Child abuse-related registries should be established at the federal and provincial levels, Mr Shafique, the former Islamabad commissioner of the National Commission for Human Rights, said.

“Our major focus should be on crime prevention. Unfortunately, we have a reactive approach rather than a proactive approach. We need to understand that in our society, children are more vulnerable because we have not done the mapping of sex offenders that is done in developed countries. Those people are medically sick, and they should not only be mapped but they should be made bound to get treatment,” Mr Shafique said.

A senior police official said that the police have made a standard operating procedure for the investigation of child sexual abuse cases following directions from Islamabad High Court Chief Justice Athar Minallah.

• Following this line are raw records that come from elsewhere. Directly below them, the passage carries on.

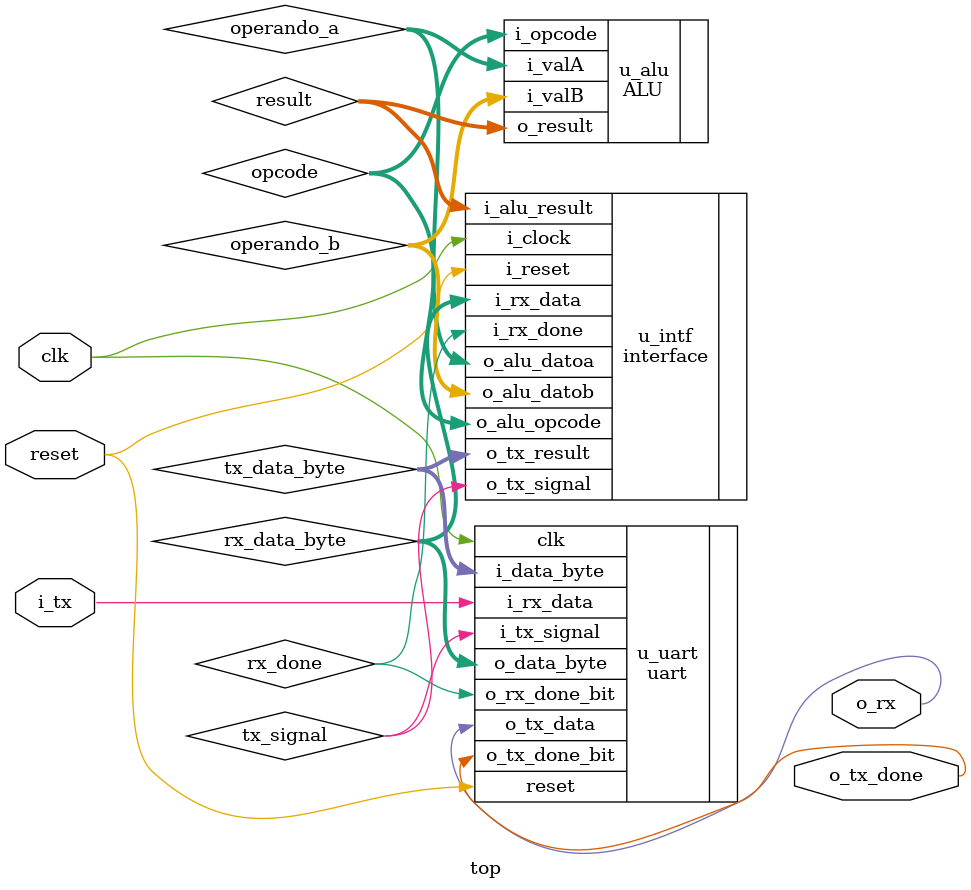
<source format=v>
module top    #(
   //PARAMETERS
   parameter    SIZEDATA = 8,
   parameter    SIZEOP = 6,
   parameter    DATA_WIDTH = 8,
   parameter    STOP_WIDTH = 1
   )
  (
  //INPUTS
   input        clk,
   input        reset,
   input        i_tx,
   //OUTPUTS
   output       o_rx,
   output       o_tx_done
   );
   
       // Wires.
    wire [SIZEDATA - 1 : 0]    operando_a;
    wire [SIZEDATA - 1 : 0]    operando_b;
    wire [SIZEOP - 1 : 0]      opcode;
    wire [SIZEDATA - 1 : 0]    result;
    wire [DATA_WIDTH - 1 : 0]    rx_data_byte;
    wire [DATA_WIDTH - 1 : 0]    tx_data_byte;
    wire                       rx_done;
    wire                       tx_signal;    
    wire                       ticks;

   ALU u_alu (
    .i_valA        (operando_a),
    .i_valB        (operando_b),
    .i_opcode       (opcode),
    .o_result       (result)
    );

   interface u_intf (
    .i_clock         (clk),
    .i_reset         (reset),
    .i_rx_done       (rx_done),
    .i_rx_data       (rx_data_byte),
    .i_alu_result    (result),
    .o_alu_datoa     (operando_a),
    .o_alu_datob     (operando_b),
    .o_alu_opcode    (opcode),
    .o_tx_result     (tx_data_byte),
    .o_tx_signal     (tx_signal)
    );
    
    uart u_uart (
    .clk            (clk),
    .reset          (reset),
    .i_tx_signal    (tx_signal),
    .i_rx_data      (i_tx),
    .i_data_byte    (tx_data_byte),
    .o_data_byte    (rx_data_byte),
    .o_rx_done_bit  (rx_done),
    .o_tx_data      (o_rx),
    .o_tx_done_bit  (o_tx_done)
    );
   
endmodule
</source>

He said DIG (Operations) Waqaruddin Syed will supervise the investigation of all such incidents and strict action will be taken in case of police negligence.

During the last meeting of the Senate Standing Committee on Human Rights, the police informed senators that Interpol does not share sex offender data with Pakistan because they have not signed an agreement in this regard, Senator Khokhar said.

“We have directed the interior and human rights ministries to come to the next meeting and brief us on this. Moreover, the mapping of sex offenders will be ensured. Although we have laws, they are not implemented.

Senator Khokhar also said that although child pornography is shared on the dark web, Pakistan cannot obtain data on individuals accessing the dark web because Pakistan has not signed the relevant international agreements.

“We have five to seven years imprisonment for such cases, but no one gets information on who accesses the dark web. The committee will play its role to plug these loopholes,” he said.